Although genetics may play a role in conditions like "soft" teeth, here are some ways that you can help keep the number of cavities your children get to a minimum:
- Watch the sugar. Not only are candy bars, cookies and soda loaded with sugars, but many seemingly healthier products like chocolate-covered granola bars and yogurt also contain lots of the sweet stuff as well. Read the labels and know what your child is eating at home and school.
- Brush after every meal. Even when brushing isn't possible (like after school lunch), remind your child to rinse with water after he or she eats. This will help keep the sugars – as well as the bacteria that eats it and causes decay – from forming.

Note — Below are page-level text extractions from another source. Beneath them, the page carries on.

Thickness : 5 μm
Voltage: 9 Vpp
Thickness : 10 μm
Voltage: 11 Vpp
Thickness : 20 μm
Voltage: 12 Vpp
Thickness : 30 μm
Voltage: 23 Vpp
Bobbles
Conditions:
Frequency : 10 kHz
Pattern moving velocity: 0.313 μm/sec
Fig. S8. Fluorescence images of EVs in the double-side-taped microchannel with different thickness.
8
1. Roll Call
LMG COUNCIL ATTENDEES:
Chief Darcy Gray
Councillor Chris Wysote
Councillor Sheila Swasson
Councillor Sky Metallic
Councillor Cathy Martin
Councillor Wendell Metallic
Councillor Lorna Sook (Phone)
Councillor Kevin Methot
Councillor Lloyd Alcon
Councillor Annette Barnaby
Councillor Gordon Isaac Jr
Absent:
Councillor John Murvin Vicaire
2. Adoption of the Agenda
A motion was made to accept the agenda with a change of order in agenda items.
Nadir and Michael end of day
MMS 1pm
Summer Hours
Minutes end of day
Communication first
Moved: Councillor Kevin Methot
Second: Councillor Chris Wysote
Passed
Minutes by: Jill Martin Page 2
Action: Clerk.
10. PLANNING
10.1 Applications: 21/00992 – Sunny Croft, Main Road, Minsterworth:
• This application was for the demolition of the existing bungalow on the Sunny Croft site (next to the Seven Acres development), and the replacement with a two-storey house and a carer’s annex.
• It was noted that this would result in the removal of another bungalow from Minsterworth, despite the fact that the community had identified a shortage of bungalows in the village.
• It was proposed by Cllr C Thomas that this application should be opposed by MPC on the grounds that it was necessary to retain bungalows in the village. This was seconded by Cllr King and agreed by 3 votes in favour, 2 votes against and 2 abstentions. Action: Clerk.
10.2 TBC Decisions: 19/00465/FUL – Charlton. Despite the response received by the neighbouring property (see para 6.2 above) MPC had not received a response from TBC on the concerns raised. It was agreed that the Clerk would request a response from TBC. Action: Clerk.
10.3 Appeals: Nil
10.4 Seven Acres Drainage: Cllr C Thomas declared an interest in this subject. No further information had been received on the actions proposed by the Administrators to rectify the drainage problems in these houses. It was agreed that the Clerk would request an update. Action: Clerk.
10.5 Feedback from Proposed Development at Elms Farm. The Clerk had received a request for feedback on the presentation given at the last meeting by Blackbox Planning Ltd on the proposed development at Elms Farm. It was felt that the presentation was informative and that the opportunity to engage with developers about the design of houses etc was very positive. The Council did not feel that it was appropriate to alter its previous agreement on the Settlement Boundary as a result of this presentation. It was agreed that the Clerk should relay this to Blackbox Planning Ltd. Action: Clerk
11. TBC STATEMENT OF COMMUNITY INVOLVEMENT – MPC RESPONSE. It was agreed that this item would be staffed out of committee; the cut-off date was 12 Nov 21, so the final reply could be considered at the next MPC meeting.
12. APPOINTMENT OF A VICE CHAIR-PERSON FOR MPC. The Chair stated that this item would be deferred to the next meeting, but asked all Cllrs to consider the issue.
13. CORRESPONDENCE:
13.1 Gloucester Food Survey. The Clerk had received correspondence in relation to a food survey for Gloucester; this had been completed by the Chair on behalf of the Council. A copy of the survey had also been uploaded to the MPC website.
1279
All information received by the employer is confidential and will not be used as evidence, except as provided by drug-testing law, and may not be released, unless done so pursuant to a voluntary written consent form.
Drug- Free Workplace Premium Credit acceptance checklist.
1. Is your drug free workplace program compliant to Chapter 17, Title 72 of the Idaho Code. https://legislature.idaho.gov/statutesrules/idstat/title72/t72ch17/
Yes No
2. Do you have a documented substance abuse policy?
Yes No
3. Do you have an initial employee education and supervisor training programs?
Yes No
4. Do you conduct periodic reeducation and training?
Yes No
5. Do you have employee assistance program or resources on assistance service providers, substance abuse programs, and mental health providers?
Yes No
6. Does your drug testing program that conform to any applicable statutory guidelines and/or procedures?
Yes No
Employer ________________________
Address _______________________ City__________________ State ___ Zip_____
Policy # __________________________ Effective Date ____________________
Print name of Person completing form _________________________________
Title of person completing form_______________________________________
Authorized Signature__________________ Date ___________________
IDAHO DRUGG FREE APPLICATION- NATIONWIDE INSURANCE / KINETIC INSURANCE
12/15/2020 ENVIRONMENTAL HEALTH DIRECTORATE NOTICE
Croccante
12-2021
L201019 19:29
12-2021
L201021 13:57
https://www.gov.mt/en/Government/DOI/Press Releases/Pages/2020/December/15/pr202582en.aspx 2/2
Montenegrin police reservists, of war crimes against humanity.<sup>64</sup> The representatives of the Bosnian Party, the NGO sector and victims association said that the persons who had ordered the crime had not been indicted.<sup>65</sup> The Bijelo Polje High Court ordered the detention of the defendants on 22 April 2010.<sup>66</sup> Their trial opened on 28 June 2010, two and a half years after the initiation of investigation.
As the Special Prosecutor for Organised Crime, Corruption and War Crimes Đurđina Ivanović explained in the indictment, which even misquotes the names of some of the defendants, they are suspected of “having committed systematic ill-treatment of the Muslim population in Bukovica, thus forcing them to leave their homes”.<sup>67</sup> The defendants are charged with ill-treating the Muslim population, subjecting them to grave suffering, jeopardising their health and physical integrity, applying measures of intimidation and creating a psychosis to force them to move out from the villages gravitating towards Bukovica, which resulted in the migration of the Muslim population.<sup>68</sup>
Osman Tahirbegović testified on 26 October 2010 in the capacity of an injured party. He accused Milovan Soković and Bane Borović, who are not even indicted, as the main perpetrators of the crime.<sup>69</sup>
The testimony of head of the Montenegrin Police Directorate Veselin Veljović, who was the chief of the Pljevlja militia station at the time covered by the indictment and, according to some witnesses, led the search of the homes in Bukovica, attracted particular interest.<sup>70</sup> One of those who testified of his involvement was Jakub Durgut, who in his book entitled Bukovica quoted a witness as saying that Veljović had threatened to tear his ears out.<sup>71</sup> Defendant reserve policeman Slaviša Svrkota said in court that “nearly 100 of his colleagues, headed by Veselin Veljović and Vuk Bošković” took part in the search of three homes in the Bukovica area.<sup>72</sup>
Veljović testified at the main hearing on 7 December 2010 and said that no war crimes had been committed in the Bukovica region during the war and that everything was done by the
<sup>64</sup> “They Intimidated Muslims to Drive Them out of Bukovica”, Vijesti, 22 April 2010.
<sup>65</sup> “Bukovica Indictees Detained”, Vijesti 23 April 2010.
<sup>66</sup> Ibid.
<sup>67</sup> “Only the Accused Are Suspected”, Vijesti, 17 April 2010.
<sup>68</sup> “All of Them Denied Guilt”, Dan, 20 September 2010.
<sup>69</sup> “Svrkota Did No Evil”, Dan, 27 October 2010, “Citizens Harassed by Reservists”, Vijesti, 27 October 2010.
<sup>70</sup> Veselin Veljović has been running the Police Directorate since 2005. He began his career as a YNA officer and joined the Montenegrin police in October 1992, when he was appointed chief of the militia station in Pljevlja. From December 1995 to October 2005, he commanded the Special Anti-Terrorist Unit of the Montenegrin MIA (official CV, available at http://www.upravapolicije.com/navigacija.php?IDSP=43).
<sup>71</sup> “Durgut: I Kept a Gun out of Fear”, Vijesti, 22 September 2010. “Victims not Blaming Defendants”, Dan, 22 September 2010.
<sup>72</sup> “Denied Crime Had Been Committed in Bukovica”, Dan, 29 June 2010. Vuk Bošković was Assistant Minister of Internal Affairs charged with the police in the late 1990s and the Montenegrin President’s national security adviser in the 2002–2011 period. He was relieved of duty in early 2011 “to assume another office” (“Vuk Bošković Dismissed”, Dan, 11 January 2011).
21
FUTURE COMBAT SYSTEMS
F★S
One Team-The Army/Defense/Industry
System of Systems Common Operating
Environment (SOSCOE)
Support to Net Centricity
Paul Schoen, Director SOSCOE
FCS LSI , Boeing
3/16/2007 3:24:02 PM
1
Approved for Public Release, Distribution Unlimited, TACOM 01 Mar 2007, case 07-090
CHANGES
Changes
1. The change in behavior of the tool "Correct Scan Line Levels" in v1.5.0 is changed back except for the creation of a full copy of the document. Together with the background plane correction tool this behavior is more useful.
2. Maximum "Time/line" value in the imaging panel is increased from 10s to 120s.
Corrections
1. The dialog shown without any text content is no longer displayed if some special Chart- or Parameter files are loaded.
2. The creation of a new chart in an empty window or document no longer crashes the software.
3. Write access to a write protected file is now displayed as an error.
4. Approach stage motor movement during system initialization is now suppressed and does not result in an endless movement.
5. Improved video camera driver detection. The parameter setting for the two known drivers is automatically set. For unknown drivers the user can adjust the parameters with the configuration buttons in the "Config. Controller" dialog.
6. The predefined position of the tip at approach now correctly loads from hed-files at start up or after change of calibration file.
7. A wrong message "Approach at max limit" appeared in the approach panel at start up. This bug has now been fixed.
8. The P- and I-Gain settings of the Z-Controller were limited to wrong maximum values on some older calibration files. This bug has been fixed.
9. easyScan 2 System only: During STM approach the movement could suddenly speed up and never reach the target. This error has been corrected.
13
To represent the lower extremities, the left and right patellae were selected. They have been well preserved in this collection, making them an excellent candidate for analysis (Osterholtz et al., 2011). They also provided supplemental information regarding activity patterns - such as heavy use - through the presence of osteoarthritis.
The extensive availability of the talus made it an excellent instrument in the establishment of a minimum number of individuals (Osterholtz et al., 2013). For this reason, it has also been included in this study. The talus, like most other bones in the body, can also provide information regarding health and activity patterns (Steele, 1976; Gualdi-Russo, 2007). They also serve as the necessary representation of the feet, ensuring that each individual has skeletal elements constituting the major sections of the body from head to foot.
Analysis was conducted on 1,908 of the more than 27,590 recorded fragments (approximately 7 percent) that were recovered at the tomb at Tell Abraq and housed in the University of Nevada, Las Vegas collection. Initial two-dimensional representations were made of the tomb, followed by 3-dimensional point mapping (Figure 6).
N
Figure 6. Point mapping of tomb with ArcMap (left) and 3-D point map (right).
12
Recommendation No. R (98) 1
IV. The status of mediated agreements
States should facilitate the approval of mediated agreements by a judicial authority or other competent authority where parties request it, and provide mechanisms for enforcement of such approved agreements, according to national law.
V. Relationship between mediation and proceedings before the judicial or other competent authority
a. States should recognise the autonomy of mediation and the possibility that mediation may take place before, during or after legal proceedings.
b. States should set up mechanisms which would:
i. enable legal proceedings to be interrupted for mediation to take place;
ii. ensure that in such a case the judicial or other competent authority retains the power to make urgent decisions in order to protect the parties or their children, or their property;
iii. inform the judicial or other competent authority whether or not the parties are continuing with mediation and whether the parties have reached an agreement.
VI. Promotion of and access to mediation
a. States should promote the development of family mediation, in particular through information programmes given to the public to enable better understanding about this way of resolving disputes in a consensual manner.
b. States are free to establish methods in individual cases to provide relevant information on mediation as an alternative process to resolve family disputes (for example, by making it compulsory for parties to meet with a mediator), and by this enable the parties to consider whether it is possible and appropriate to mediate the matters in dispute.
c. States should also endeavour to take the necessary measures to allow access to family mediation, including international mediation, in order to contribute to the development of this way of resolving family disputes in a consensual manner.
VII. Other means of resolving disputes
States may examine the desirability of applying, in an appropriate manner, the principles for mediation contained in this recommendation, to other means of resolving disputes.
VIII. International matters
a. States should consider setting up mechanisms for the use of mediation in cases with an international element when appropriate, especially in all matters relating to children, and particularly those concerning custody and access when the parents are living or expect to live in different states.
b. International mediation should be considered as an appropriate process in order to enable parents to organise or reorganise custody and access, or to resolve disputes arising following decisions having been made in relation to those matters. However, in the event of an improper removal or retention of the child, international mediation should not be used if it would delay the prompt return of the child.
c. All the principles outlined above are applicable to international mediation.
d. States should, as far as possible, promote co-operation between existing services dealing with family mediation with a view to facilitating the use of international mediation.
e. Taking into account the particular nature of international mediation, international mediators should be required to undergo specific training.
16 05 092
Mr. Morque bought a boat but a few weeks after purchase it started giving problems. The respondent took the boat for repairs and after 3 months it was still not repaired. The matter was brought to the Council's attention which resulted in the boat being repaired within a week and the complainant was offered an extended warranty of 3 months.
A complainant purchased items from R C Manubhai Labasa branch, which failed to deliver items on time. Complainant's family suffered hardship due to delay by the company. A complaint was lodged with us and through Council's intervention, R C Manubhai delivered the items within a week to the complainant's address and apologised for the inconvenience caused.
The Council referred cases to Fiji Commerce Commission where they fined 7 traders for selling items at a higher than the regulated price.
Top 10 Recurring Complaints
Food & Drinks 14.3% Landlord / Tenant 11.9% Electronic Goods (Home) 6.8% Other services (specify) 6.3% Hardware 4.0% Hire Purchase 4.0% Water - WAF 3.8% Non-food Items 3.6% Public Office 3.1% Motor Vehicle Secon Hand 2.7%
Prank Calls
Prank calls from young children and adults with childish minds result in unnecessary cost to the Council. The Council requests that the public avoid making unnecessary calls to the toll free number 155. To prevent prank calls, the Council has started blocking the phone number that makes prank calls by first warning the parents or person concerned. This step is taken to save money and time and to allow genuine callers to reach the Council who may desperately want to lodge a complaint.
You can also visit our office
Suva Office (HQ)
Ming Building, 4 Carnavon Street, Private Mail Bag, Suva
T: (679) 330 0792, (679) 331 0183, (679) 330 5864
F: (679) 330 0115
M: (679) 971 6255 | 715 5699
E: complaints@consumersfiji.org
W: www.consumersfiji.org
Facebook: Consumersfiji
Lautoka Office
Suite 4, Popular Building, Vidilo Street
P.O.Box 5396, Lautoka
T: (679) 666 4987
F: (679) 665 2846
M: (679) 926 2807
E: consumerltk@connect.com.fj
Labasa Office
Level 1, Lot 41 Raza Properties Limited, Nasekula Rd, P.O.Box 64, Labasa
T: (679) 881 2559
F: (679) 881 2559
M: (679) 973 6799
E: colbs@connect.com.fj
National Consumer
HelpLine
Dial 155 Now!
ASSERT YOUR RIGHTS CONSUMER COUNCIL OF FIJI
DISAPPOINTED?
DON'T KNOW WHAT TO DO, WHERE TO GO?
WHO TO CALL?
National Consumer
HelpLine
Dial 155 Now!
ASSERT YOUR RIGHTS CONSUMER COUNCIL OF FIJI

- Floss every day. Most dentists advise that flossing begin as soon as your child has two adjacent teeth. "Most cavities form in the pits of the molars or between teeth, spots that the bristles of a toothbrush can't get to," Dr. Foster says. Flossing helps get rid of plaque and bacteria in hard-to-reach areas.
- Visit the dentist regularly. The first visit should be around your child's 4th birthday. That way, problems can be spotted early and treatments can begin before things get too out of control. Subsequent visits are usually set at six-month intervals, unless there is a problem that requires a more frequent examination.